Saturday, June 06, 2009

Review & Photos : Animal Collective and Black Dice @ Stubb's

The last time we saw Animal Collective in Austin (in the summer of 2007 at Antone's), tickets for the show sold out a day or two before the show was to take place and you could probably have hassled the door staff to let you in even though it was sold out. For this show, two years and two new albums later, the band sold out Stubb's, a much larger venue, a couple of months prior to the show. What does this say about the band and how far they have come in the past two years? Their last two albums, 2007's Strawberry Jam and this year's Merriweather Post Pavilion, have been their most accessible and have gained a myriad of fans with each release. The crowd at this show was both younger and older than previous times and far more expansive.
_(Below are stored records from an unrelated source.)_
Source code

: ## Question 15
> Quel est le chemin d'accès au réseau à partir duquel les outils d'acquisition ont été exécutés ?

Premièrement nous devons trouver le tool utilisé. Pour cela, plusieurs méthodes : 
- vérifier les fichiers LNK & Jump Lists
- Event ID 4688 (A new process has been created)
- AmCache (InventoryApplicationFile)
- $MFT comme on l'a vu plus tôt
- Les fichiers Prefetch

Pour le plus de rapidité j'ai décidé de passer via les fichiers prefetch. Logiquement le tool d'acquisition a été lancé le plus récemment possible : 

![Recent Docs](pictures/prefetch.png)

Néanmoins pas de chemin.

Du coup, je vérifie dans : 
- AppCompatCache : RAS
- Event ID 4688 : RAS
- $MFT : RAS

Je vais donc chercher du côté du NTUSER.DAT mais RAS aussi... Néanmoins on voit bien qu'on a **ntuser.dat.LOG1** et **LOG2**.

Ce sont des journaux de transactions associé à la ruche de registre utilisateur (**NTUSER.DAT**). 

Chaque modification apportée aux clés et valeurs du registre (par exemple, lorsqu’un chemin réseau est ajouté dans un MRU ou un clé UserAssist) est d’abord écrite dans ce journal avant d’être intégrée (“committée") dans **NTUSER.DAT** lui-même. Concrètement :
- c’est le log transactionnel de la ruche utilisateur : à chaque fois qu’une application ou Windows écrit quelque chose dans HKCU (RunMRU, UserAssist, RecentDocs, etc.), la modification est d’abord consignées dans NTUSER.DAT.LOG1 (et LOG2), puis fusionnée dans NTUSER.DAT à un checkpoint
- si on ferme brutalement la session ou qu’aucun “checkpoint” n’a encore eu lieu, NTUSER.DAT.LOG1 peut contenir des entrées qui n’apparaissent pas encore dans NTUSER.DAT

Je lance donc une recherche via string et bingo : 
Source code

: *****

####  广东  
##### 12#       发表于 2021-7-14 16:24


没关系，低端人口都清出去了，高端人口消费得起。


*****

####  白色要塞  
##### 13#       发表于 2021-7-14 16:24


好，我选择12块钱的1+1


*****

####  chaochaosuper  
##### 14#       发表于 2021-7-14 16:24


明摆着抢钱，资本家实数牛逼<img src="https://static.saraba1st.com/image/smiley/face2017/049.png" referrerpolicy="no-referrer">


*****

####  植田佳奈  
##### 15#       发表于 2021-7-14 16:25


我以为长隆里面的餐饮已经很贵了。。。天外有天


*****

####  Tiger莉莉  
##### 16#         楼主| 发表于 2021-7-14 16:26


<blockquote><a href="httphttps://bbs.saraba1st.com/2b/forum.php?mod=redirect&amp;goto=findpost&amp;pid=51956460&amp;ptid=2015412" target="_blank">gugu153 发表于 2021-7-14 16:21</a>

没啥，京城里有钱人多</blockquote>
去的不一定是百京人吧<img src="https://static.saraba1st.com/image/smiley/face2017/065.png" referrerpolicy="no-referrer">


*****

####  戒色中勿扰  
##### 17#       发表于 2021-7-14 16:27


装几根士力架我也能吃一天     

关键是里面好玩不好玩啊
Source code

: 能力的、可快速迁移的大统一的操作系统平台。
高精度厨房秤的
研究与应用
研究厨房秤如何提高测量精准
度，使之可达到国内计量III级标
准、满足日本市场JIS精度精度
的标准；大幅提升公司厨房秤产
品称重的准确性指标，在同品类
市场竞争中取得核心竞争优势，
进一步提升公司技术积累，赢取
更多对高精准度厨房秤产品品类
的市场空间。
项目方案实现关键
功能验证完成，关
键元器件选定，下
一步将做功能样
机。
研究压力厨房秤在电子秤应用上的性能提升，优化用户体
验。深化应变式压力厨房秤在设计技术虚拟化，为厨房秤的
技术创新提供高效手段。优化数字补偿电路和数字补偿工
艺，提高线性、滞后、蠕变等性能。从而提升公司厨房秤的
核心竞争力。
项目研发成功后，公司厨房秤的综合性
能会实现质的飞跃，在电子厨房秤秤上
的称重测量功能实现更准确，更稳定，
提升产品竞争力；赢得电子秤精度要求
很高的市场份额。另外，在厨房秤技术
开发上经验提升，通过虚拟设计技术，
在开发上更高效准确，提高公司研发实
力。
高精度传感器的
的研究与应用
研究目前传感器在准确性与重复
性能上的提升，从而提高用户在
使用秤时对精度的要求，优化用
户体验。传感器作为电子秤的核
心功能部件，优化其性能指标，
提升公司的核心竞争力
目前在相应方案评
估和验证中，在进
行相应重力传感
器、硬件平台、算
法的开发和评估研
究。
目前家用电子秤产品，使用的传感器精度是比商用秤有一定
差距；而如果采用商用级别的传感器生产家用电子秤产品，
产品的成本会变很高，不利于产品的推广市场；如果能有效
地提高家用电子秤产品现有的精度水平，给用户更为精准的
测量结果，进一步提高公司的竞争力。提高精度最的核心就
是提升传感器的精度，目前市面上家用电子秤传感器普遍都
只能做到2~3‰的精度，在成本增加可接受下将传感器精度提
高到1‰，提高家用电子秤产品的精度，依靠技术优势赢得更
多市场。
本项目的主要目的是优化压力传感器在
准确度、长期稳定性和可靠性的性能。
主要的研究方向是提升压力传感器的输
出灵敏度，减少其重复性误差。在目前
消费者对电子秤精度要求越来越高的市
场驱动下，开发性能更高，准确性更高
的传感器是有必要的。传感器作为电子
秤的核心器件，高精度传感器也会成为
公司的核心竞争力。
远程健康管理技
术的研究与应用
This time, the band brought along Black Dice, which was kind of a breathe of fresh air from last time's headache Sir Richard Bishop. That being said, I think that some of those not used to the noisier side of the spectrum walked away from Black Dice's set with a headache. The band started the set with this muddy wall of sound and morphed into a set with samples and more structure and something that the crow could dance to and relate with as "normal music", but only vaguely so. Some went wild, and some had their ears plugged. They are a polarizing band, both live and on record, and that's one thing I like about them.

Animal Collective has seen a dramatic increase in exposure in the past two years, but aren't quite to the point where they have reached mainstream success like several smaller artists have in the past couple of years. I don't often see bands that get applause by playing the first few notes of a song, but that happens with Animal Collective now. They have been playing the songs from MPP for two years now and a good deal of the people who listen to the band have a thorough knowledge of the album, probably more so than the band's back catalogue. The band ran through a good number of songs from the album and several of the songs garnered large amounts of applause from the crowd when they were able to recognize what the next song would be from the muddled outro of the previous song. The lighting was the perfect compliment to the instrumentation by the band and the mix of the songs played worked well with each other in a live setting and the band was in top shape in another great live incarnation.